L’Association Pour Un RGPD Respecté (PURR) a saisi la Commission nationale de l’informatique et des libertés (CNIL) à plusieurs reprises concernant des bannières cookies déployées sur plusieurs sites web.
Des procédés qui ne respectent pas la loi
La Commission a adressé des mises en demeure à plusieurs de ces acteurs selon Aeris qui préside l’association afin de rappeler à ces sociétés leurs devoirs en tant que responsable du traitement des cookies. On retrouve pêle-mêle, Developpez.com, La Banque Postale, Ouest-France, Aliexpress mais aussi d’autres acteurs à l’image d’OVH ou de RED by SFR.
Dans le cas d’OVH, la CNIL a demandé à la société de se conformer dans un délai de deux mois aux dispositions de l’article 82 de la loi n° 78-17 du 6 janvier 1978 modifiée. Elle devra tout mettre en œuvre afin « d’assurer le caractère effectif du retrait du consentement des utilisateurs aux opérations de lecture et/ou d’écriture d’informations sur leur terminal » ainsi que de « procéder à l’effacement de ses systèmes d’information des données à caractère personnel qui auraient été collectées et traitées en l’absence de recueil de consentement valable ».
Dans le cas de RED by SFR, la CNIL a demandé à SFR les mêmes choses qu’à OVH en ajoutant l’obligation de « recueillir un consentement valable des personnes avant toute opération de lecture et/ou d’écriture d’informations sur le terminal, en mettant à leur disposition des interfaces non trompeuses avec des options de refus de ces opérations présentant le même degré de simplicité et d’accessibilité que celles prévues pour en accepter l’usage ».

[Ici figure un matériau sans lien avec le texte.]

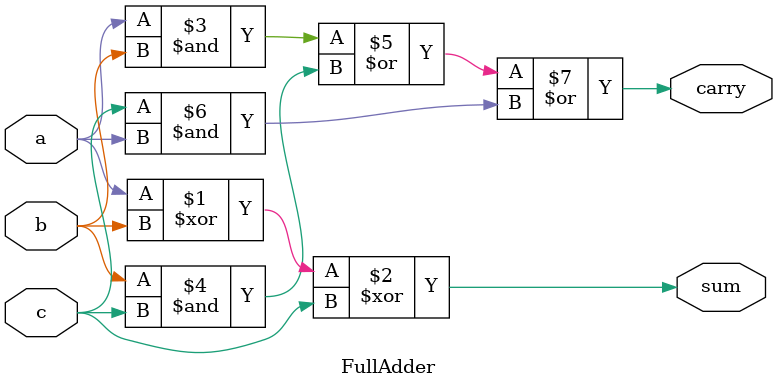
<source format=v>
/**
 * Computes the sum of three bits.
 */

`default_nettype none
module FullAdder(
	input a,		//1-bit input
	input b,		//1-bit input
	input c,		//1-bit input
	output sum,		//Right bit of a + b + c
	output carry	//Left bit of a + b + c
);

	assign sum = ( a ^ b ) ^ c ;
	assign carry = (a & b) | (b & c) | (c & a);

endmodule

</source>
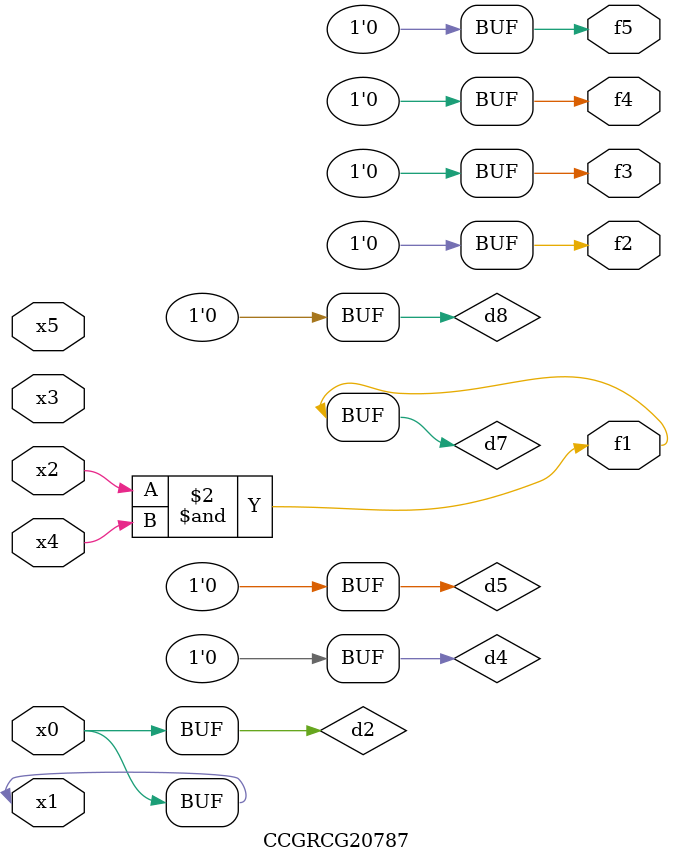
<source format=v>
module CCGRCG20787(
	input x0, x1, x2, x3, x4, x5,
	output f1, f2, f3, f4, f5
);

	wire d1, d2, d3, d4, d5, d6, d7, d8, d9;

	nand (d1, x1);
	buf (d2, x0, x1);
	nand (d3, x2, x4);
	and (d4, d1, d2);
	and (d5, d1, d2);
	nand (d6, d1, d3);
	not (d7, d3);
	xor (d8, d5);
	nor (d9, d5, d6);
	assign f1 = d7;
	assign f2 = d8;
	assign f3 = d8;
	assign f4 = d8;
	assign f5 = d8;
endmodule

</source>
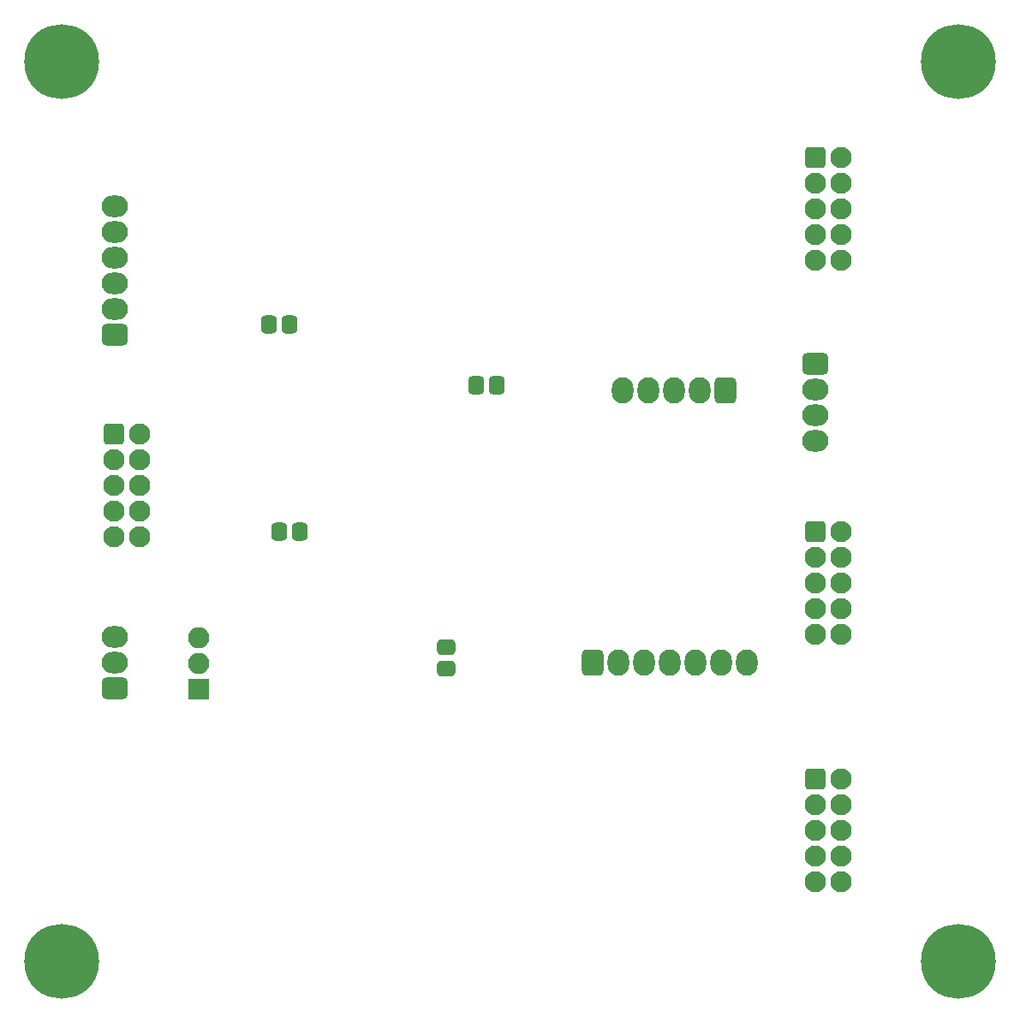
<source format=gbs>
G04 #@! TF.GenerationSoftware,KiCad,Pcbnew,7.0.1*
G04 #@! TF.CreationDate,2023-04-18T17:18:44+02:00*
G04 #@! TF.ProjectId,Alexandrie,416c6578-616e-4647-9269-652e6b696361,rev?*
G04 #@! TF.SameCoordinates,Original*
G04 #@! TF.FileFunction,Soldermask,Bot*
G04 #@! TF.FilePolarity,Negative*
%FSLAX46Y46*%
G04 Gerber Fmt 4.6, Leading zero omitted, Abs format (unit mm)*
G04 Created by KiCad (PCBNEW 7.0.1) date 2023-04-18 17:18:44*
%MOMM*%
%LPD*%
G01*
G04 APERTURE LIST*
G04 Aperture macros list*
%AMRoundRect*
0 Rectangle with rounded corners*
0 $1 Rounding radius*
0 $2 $3 $4 $5 $6 $7 $8 $9 X,Y pos of 4 corners*
0 Add a 4 corners polygon primitive as box body*
4,1,4,$2,$3,$4,$5,$6,$7,$8,$9,$2,$3,0*
0 Add four circle primitives for the rounded corners*
1,1,$1+$1,$2,$3*
1,1,$1+$1,$4,$5*
1,1,$1+$1,$6,$7*
1,1,$1+$1,$8,$9*
0 Add four rect primitives between the rounded corners*
20,1,$1+$1,$2,$3,$4,$5,0*
20,1,$1+$1,$4,$5,$6,$7,0*
20,1,$1+$1,$6,$7,$8,$9,0*
20,1,$1+$1,$8,$9,$2,$3,0*%
G04 Aperture macros list end*
%ADD10RoundRect,0.450000X0.845000X-0.620000X0.845000X0.620000X-0.845000X0.620000X-0.845000X-0.620000X0*%
%ADD11O,2.590000X2.140000*%
%ADD12C,1.200000*%
%ADD13C,7.400000*%
%ADD14RoundRect,0.450000X-0.600000X-0.600000X0.600000X-0.600000X0.600000X0.600000X-0.600000X0.600000X0*%
%ADD15C,2.100000*%
%ADD16RoundRect,0.450000X-0.620000X-0.845000X0.620000X-0.845000X0.620000X0.845000X-0.620000X0.845000X0*%
%ADD17O,2.140000X2.590000*%
%ADD18RoundRect,0.200000X0.850000X0.850000X-0.850000X0.850000X-0.850000X-0.850000X0.850000X-0.850000X0*%
%ADD19O,2.100000X2.100000*%
%ADD20RoundRect,0.450000X0.620000X0.845000X-0.620000X0.845000X-0.620000X-0.845000X0.620000X-0.845000X0*%
%ADD21RoundRect,0.450000X-0.845000X0.620000X-0.845000X-0.620000X0.845000X-0.620000X0.845000X0.620000X0*%
%ADD22RoundRect,0.450000X-0.475000X0.337500X-0.475000X-0.337500X0.475000X-0.337500X0.475000X0.337500X0*%
%ADD23RoundRect,0.450000X-0.337500X-0.475000X0.337500X-0.475000X0.337500X0.475000X-0.337500X0.475000X0*%
%ADD24RoundRect,0.450000X0.350000X0.450000X-0.350000X0.450000X-0.350000X-0.450000X0.350000X-0.450000X0*%
G04 APERTURE END LIST*
D10*
X93212500Y-120040000D03*
D11*
X93212500Y-117500000D03*
X93212500Y-114960000D03*
D12*
X174000000Y-147000000D03*
X174768845Y-145143845D03*
X174768845Y-148856155D03*
X176625000Y-144375000D03*
D13*
X176625000Y-147000000D03*
D12*
X176625000Y-149625000D03*
X178481155Y-145143845D03*
X178481155Y-148856155D03*
X179250000Y-147000000D03*
X174000000Y-58000000D03*
X174768845Y-56143845D03*
X174768845Y-59856155D03*
X176625000Y-55375000D03*
D13*
X176625000Y-58000000D03*
D12*
X176625000Y-60625000D03*
X178481155Y-56143845D03*
X178481155Y-59856155D03*
X179250000Y-58000000D03*
X85375000Y-147000000D03*
X86143845Y-145143845D03*
X86143845Y-148856155D03*
X88000000Y-144375000D03*
D13*
X88000000Y-147000000D03*
D12*
X88000000Y-149625000D03*
X89856155Y-145143845D03*
X89856155Y-148856155D03*
X90625000Y-147000000D03*
D14*
X162500000Y-104500000D03*
D15*
X165040000Y-104500000D03*
X162500000Y-107040000D03*
X165040000Y-107040000D03*
X162500000Y-109580000D03*
X165040000Y-109580000D03*
X162500000Y-112120000D03*
X165040000Y-112120000D03*
X162500000Y-114660000D03*
X165040000Y-114660000D03*
D16*
X140500000Y-117500000D03*
D17*
X143040000Y-117500000D03*
X145580000Y-117500000D03*
X148120000Y-117500000D03*
X150660000Y-117500000D03*
X153200000Y-117500000D03*
X155740000Y-117500000D03*
D12*
X85375000Y-58000000D03*
X86143845Y-56143845D03*
X86143845Y-59856155D03*
X88000000Y-55375000D03*
D13*
X88000000Y-58000000D03*
D12*
X88000000Y-60625000D03*
X89856155Y-56143845D03*
X89856155Y-59856155D03*
X90625000Y-58000000D03*
D18*
X101537500Y-120080000D03*
D19*
X101537500Y-117540000D03*
X101537500Y-115000000D03*
D14*
X93172500Y-94840000D03*
D15*
X95712500Y-94840000D03*
X93172500Y-97380000D03*
X95712500Y-97380000D03*
X93172500Y-99920000D03*
X95712500Y-99920000D03*
X93172500Y-102460000D03*
X95712500Y-102460000D03*
X93172500Y-105000000D03*
X95712500Y-105000000D03*
D20*
X153580000Y-90500000D03*
D17*
X151040000Y-90500000D03*
X148500000Y-90500000D03*
X145960000Y-90500000D03*
X143420000Y-90500000D03*
D14*
X162500000Y-129000000D03*
D15*
X165040000Y-129000000D03*
X162500000Y-131540000D03*
X165040000Y-131540000D03*
X162500000Y-134080000D03*
X165040000Y-134080000D03*
X162500000Y-136620000D03*
X165040000Y-136620000D03*
X162500000Y-139160000D03*
X165040000Y-139160000D03*
D14*
X162500000Y-67500000D03*
D15*
X165040000Y-67500000D03*
X162500000Y-70040000D03*
X165040000Y-70040000D03*
X162500000Y-72580000D03*
X165040000Y-72580000D03*
X162500000Y-75120000D03*
X165040000Y-75120000D03*
X162500000Y-77660000D03*
X165040000Y-77660000D03*
D21*
X162500000Y-87920000D03*
D11*
X162500000Y-90460000D03*
X162500000Y-93000000D03*
X162500000Y-95540000D03*
D10*
X93212500Y-85040000D03*
D11*
X93212500Y-82500000D03*
X93212500Y-79960000D03*
X93212500Y-77420000D03*
X93212500Y-74880000D03*
X93212500Y-72340000D03*
D22*
X126000000Y-115962500D03*
X126000000Y-118037500D03*
D23*
X128962500Y-90000000D03*
X131037500Y-90000000D03*
D24*
X110500000Y-84000000D03*
X108500000Y-84000000D03*
X111500000Y-104500000D03*
X109500000Y-104500000D03*
M02*

</source>
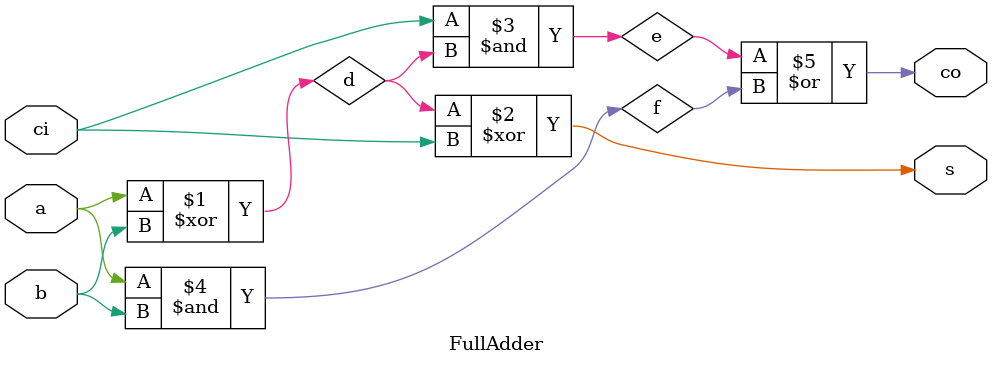
<source format=v>
module FullAdder(a,b,ci,s,co);
input a,b,ci;
output s,co;
wire d,e,f;
xor(d,a,b);
xor(s,d,ci);
and(e,ci,d);
and(f,a,b);
or(co,e,f);
endmodule
</source>
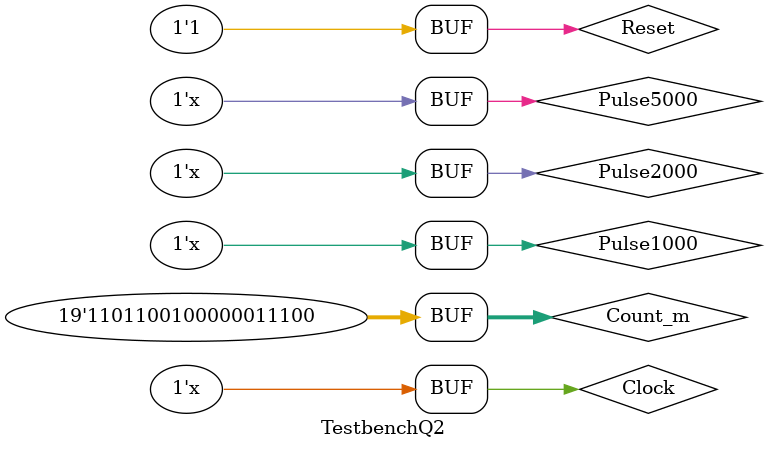
<source format=v>
module TestbenchQ2;
reg Clock = 0;
reg Reset = 1;
reg [18:0] Count_m = 19'd25752;
reg Pulse1000 = 0;
reg Pulse2000 = 0;
reg Pulse5000 = 0;
wire Out;
wire [8:0] Coin1000;
wire [7:0] Coin2000;
wire [6:0] Coin5000;
m_counter moduleTest(Clock, Reset, Count_m, Pulse1000, Pulse2000, Pulse5000, Out, Coin1000, Coin2000, Coin5000);
always #5 Clock = ~Clock;
always begin
	Reset = 0;
	#50
	Reset = 1;
	#100
	Reset = 0;
	Count_m = 19'd444444;
	#150;
	Reset = 1;
end
always #15 Pulse1000 = ~Pulse1000;
always #30 Pulse2000 = ~Pulse2000;
always #60 Pulse5000 = ~Pulse5000;
endmodule
</source>
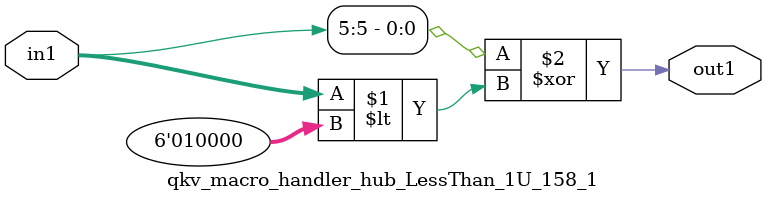
<source format=v>

`timescale 1ps / 1ps


module qkv_macro_handler_hub_LessThan_1U_158_1( in1, out1 );

    input [5:0] in1;
    output out1;

    
    // rtl_process:qkv_macro_handler_hub_LessThan_1U_11_1/qkv_macro_handler_hub_LessThan_1U_11_1_thread_1
    assign out1 = (in1[5] ^ in1 < 6'd16);

endmodule





</source>
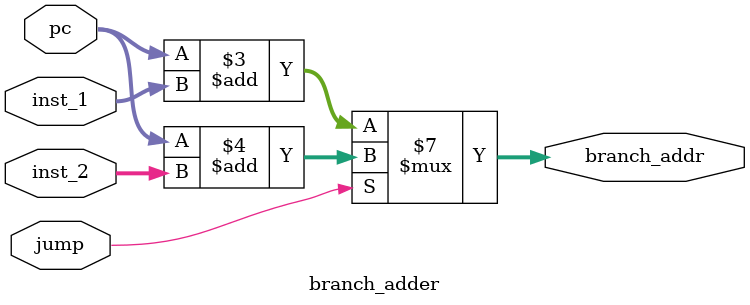
<source format=v>
/* branch_adder.v
 * Adds value to PC based on jump input
 * Written by Daniel Gallegos and Brandon Ortiz
 * CSC142, Fall 2014, CSUS
*/

module branch_adder(inst_1, inst_2, pc, jump, branch_addr);

//Parameters
parameter INST_ADDR_WIDTH = 16;

// I/O ports
input jump;
input [INST_ADDR_WIDTH - 1:0] inst_1, inst_2;
input [INST_ADDR_WIDTH - 1:0] pc;

//Output defined as register
output reg [INST_ADDR_WIDTH-1:0] branch_addr;

initial
begin
    branch_addr = 0;        
end

//Procedural blocks
always @(*)
begin
    if (!jump)
        branch_addr = pc + inst_1;
    else
        branch_addr = pc + inst_2;
end

endmodule

//-----------------------------END OF FILE-------------------------------------

</source>
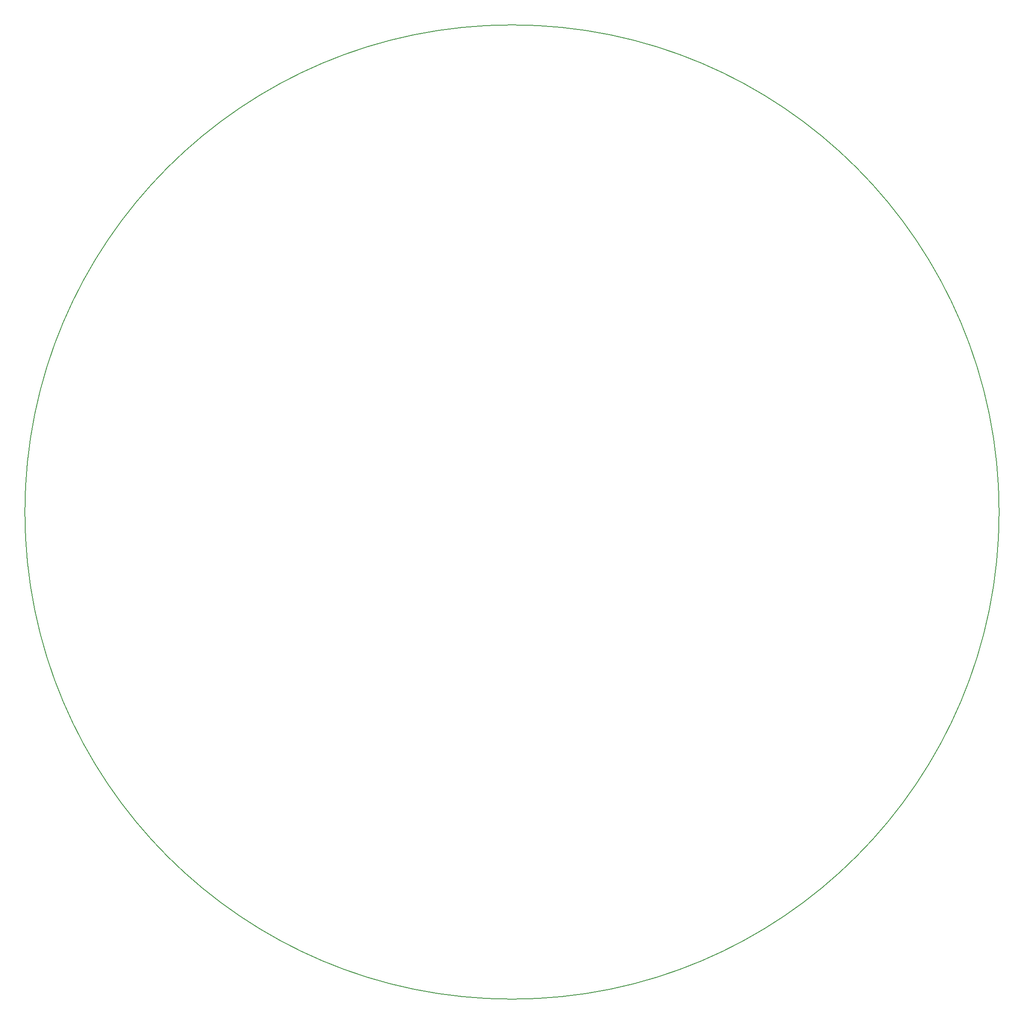
<source format=gbr>
G04 #@! TF.GenerationSoftware,KiCad,Pcbnew,(5.0.2)-1*
G04 #@! TF.CreationDate,2020-02-16T18:45:08+01:00*
G04 #@! TF.ProjectId,HB-OU-RGB-STACKFIRE,48422d4f-552d-4524-9742-2d535441434b,2.0.1*
G04 #@! TF.SameCoordinates,Original*
G04 #@! TF.FileFunction,Profile,NP*
%FSLAX46Y46*%
G04 Gerber Fmt 4.6, Leading zero omitted, Abs format (unit mm)*
G04 Created by KiCad (PCBNEW (5.0.2)-1) date 16.02.2020 18:45:08*
%MOMM*%
%LPD*%
G01*
G04 APERTURE LIST*
%ADD10C,0.200000*%
G04 APERTURE END LIST*
D10*
X270445000Y-164386000D02*
G75*
G03X270445000Y-164386000I-96500000J0D01*
G01*
M02*

</source>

Cette disposition doit permettre aux utilisateurs de pouvoir refuser le dépôt de cookies avec la même facilité qu’ils peuvent l’accepter. Parfois, le lien pour le refus est placé sciemment à un endroit peu visible afin de forcer les gens à accepter le dépôt malgré eux.
Dans les deux cas, et cela concerne également les autres entités mises en demeure, les cookies tiers sont de leur responsabilité. Les responsables doivent effectuer les vérifications nécessaires pour s’assurer que tout est respecté. Dans le cas contraire, ils doivent prendre les mesures adéquates pour faire cesser ces manquements.
Des bannières cookies illicites en France
Selon Aeris, les décisions de la CNIL confirmeraient un point soulevé par PURR concernant l’impossibilité technique du retrait du consentement. Dès lors, « l’ensemble des bannières cookies est mort en France » et l’association va à nouveau faire des centaines de signalement de bannières cookies illicites.